In ZF, is it possible that there is no cardinal such that Reals injects into?

Question

Working in ZF, is it possible that there is no cardinal number such that $\mathbb{R}$ can inject into? For if there exists a cardinal number $\kappa$ such that $\mathbb{R}$ injects into $\kappa$, then $\mathbb{R}$ can be well-ordered using the ordering of $\kappa$. Please let me know if I got something wrong.

If it is possible that there is no such cardinal number, then it feels really weird to me because the class of all cardinals include arbitrarily large sets, and the assertion says that reals may be greater than all cardinals?

Answer 1

It is true that if $\mathbb{R}$ is non-well-orderable (which is consistent with $\mathsf{ZF}$), then $\mathbb{R}$ does not inject into any cardinal - indeed, no cardinal surjects onto $\mathbb{R}$.

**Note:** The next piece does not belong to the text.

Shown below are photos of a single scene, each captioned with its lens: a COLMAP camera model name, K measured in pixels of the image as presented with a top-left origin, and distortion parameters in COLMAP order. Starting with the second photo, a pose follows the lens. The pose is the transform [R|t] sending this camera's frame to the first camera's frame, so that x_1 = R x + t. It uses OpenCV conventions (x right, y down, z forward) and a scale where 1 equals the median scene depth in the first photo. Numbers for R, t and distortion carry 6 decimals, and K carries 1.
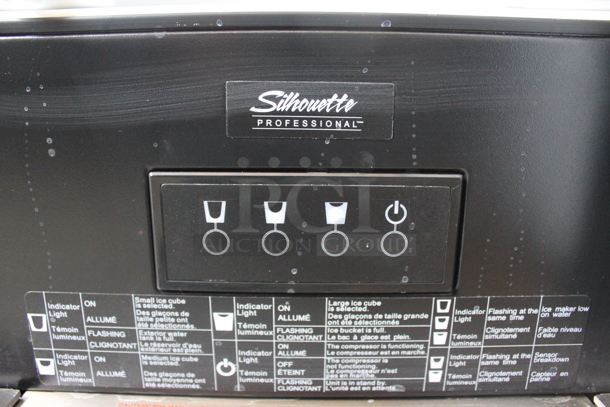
lens RADIAL K [[487.3, 0, 303.4], [0, 487.3, 202.3], [0, 0, 1]] dist [-0.141400, 0.081579]
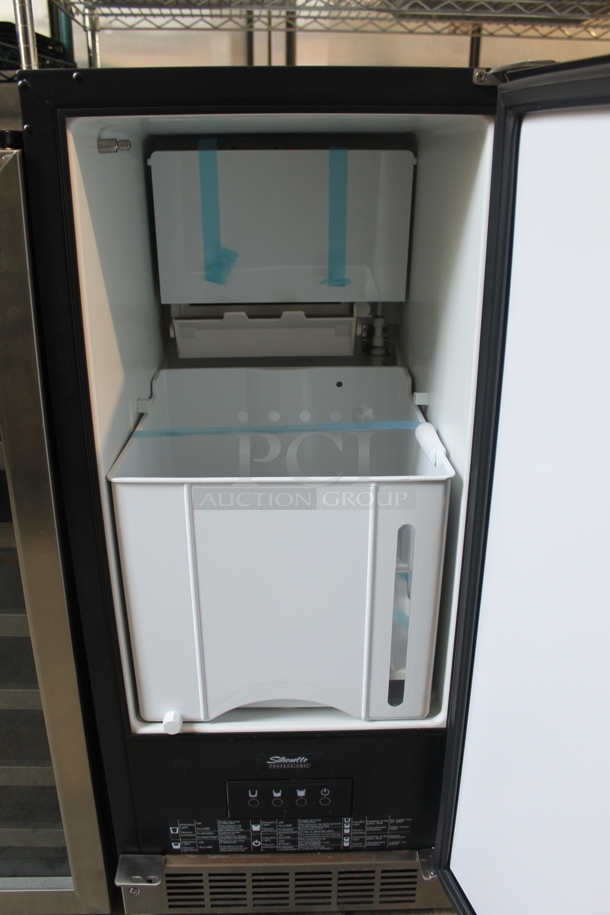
lens RADIAL K [[731.0, 0, 302.0], [0, 731.0, 458.7], [0, 0, 1]] dist [-0.141400, 0.081579]
pose [[0.999553, -0.019328, 0.022827, 0.019067], [0.016857, 0.994445, 0.103901, -1.919275], [-0.024708, -0.103470, 0.994326, -2.289641]]
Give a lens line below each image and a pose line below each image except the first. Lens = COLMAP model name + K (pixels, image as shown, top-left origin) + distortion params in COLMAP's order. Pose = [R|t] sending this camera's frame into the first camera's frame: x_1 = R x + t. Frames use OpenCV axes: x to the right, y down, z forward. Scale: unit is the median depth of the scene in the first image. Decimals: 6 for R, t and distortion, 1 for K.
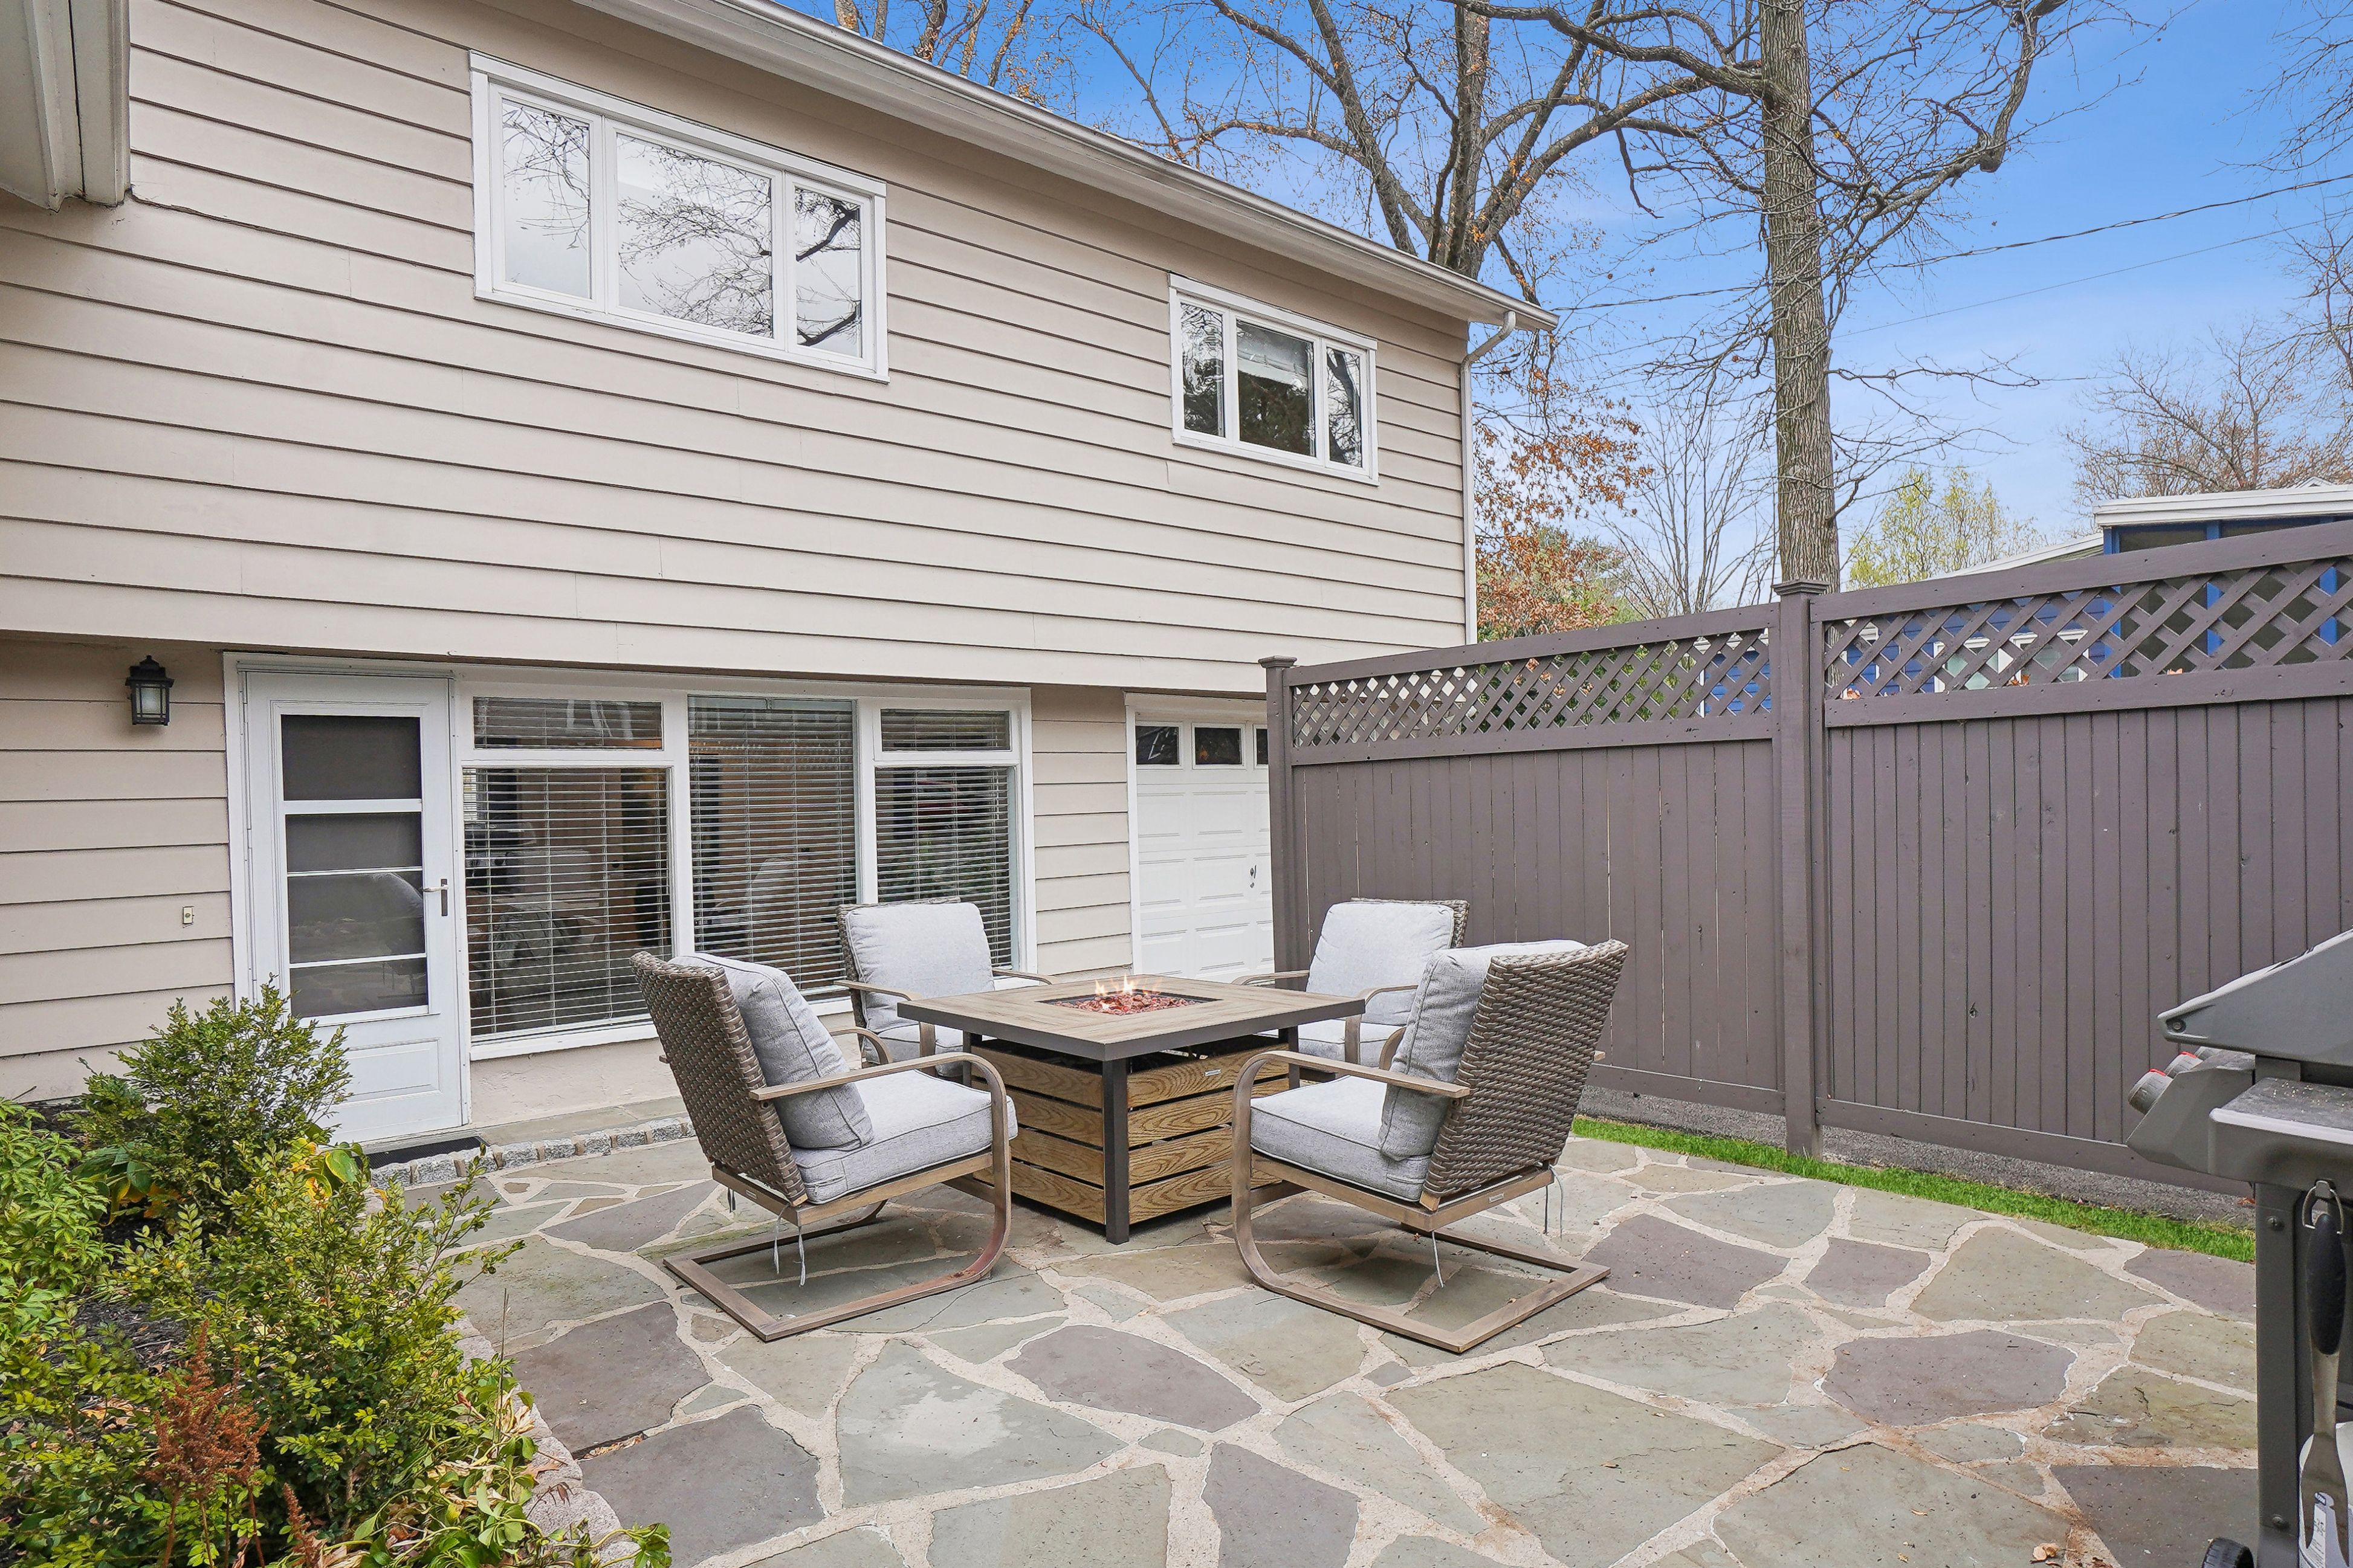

However, that does not mean that $\mathbb{R}$ is "bigger than all cardinals." The converse is also true: there is, provably in $\mathsf{ZF}$, a cardinal which does not inject into $\mathbb{R}$, and indeed onto which $\mathbb{R}$ does not surject.

There is a kind of "best cardinal associated to $\mathbb{R}$" in $\mathsf{ZF}$, namely $\Theta: =\sup\{\alpha\in\mathsf{Ord}: $there is a surjection from $\mathbb{R}$ to $\alpha\}$. And in reasonable choiceless situations, $\Theta$ is indeed quite large. But there's no sense in which $\mathbb{R}$ is "bigger than all cardinals."

Really, the right takeaway is that if choice fails we cannot even compare sizes of sets in a linear way.